Das digitale Zeitalter macht auch vor den Friedhöfen nicht halt. Was bereits in vielen anderen Dienstleistungsbereichen von der Bevölkerung gerne genutzt wird und sich als Informationsquelle bewährt hat, hält jetzt auch hier Einzug: die Verwendung von QR-Codes. Immer mehr Grabnutzungsberechtigte stellen Anträge bei den kommunalen Friedhofsträgern, auf Grabsteinen QR-Codes als Grabinschriften vorsehen zu dürfen.

QR-Codes sind zweidimensionale Codes, die aus einer quadratischen Matrix aus verschiedenfarbigen Punkten bestehen. Mittels Binärcodes können nun Inhalte wie Text und/oder Links hinterlegt werden, die sich von QR-Codes auch auf Smartphones oder Tablets auslesen lassen. Die hinterlegten Inhalte sind damit nur mittels der geeigneten Technik zu lesen und liegen damit in der freien Entscheidung des Einzelnen. An Gräbern können so Informationen wie Fotos zu verstorbenen Personen hinterlegt werden. Dadurch ist es möglich, gemeinsame Erlebnisse vor Ort Revue passieren zu lassen.

Die Möglichkeit der Verwendung derartiger QR-Codes ist in den kommunalen Friedhofssatzungen zu regeln. Diesem Wunsch kommen die kommunalen Friedhofsträger auch in zunehmendem Maße nach.

Allerdings stellen sich in diesem Zusammenhang für die kommunalen Friedhofsträger zwei wichtige Fragen: Ist ein Verbot der Verwendung derartiger QR-Codes auf Grabsteinen in einer Satzung überhaupt möglich? Falls nein, durch wen und in welcher Form hat die Kontrolle der hinterlegten Inhalte zu erfolgen? Diesen Fragen soll nachfolgend nachgegangen werden.

I. Verbot der Verwendung derartiger QR-Codes auf Grabsteinen

Die Verwendung derartiger QR-Codes auf Grabsteinen setzt, wie bereits oben erwähnt, eine Genehmigung in den kommunalen Friedhofssatzungen voraus.

In einigen Städten wird aktuell die Frage diskutiert, ob ein Verbot derartiger QR-Codes auf Grabsteinen möglich ist, oder ob sie gezwungen sind, derartige Codes zuzulassen.
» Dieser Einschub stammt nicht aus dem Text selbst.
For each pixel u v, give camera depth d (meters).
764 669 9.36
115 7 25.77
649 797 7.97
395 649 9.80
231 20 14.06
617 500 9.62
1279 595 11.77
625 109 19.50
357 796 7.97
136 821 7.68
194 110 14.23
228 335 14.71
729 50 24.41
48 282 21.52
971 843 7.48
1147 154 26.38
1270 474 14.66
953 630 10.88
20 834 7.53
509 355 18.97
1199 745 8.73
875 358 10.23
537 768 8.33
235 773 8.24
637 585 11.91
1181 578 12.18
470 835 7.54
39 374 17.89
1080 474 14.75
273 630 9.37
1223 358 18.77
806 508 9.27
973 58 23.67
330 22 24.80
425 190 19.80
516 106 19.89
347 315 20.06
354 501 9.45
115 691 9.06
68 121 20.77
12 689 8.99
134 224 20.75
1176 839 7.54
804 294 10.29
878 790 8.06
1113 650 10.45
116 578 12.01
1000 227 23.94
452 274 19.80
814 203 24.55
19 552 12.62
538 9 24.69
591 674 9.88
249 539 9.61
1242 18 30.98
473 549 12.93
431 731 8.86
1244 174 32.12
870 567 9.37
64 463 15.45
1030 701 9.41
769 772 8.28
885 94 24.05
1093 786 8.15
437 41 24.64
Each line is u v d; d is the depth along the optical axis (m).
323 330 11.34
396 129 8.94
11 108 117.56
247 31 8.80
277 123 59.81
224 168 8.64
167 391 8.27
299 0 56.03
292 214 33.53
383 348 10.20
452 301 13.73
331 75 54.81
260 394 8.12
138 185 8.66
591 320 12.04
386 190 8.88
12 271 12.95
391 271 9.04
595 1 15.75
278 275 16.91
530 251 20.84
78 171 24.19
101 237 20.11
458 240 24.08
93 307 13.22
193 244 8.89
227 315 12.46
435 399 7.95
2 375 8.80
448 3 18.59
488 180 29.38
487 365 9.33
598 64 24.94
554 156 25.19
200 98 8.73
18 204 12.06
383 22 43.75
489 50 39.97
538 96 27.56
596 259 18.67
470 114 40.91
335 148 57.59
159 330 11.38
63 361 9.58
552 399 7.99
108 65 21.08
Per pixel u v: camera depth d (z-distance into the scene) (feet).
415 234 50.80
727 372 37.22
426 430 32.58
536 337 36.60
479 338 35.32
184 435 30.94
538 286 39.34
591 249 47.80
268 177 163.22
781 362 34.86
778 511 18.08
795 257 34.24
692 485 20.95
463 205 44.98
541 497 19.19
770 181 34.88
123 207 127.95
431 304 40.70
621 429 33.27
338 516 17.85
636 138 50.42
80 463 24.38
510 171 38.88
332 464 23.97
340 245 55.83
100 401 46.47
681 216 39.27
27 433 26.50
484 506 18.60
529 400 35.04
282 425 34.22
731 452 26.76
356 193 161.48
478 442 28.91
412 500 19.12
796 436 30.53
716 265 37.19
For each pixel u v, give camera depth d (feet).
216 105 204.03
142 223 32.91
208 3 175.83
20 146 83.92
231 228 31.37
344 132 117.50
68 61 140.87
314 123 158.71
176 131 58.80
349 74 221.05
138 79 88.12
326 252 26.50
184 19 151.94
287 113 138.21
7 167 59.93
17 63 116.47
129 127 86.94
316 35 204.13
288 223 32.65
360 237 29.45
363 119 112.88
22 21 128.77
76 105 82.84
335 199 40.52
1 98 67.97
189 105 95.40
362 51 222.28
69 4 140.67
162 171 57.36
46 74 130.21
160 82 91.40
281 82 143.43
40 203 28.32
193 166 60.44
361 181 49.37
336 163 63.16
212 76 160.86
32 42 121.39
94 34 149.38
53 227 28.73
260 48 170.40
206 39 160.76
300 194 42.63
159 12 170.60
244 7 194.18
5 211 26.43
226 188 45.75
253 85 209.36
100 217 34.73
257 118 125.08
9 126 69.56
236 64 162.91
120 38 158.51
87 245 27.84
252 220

Diese Frage ist durchaus nicht unberechtigt, da der Nutzer des Codes vor dessen Öffnung nicht weiß, welcher Inhalt oder welche Links gezeigt werden. Da die Inhalte vor dem Erstellen des QR-Codes festgelegt oder geändert werden können bzw. im Laufe der Verwendung, ist eine Einflussnahme durch die Friedhofsverwaltung auf den Inhalt nicht möglich. Ein „pornographischer Inhalt“ oder „musikalischer Hochgenuss“ kann damit nicht verhindert werden.

Dieses sehen einige kommunale Friedhofsträger – nicht zu Unrecht – als problematisch an und möchten derartige QR-Codes auf Grabsteinen deshalb generell verbieten.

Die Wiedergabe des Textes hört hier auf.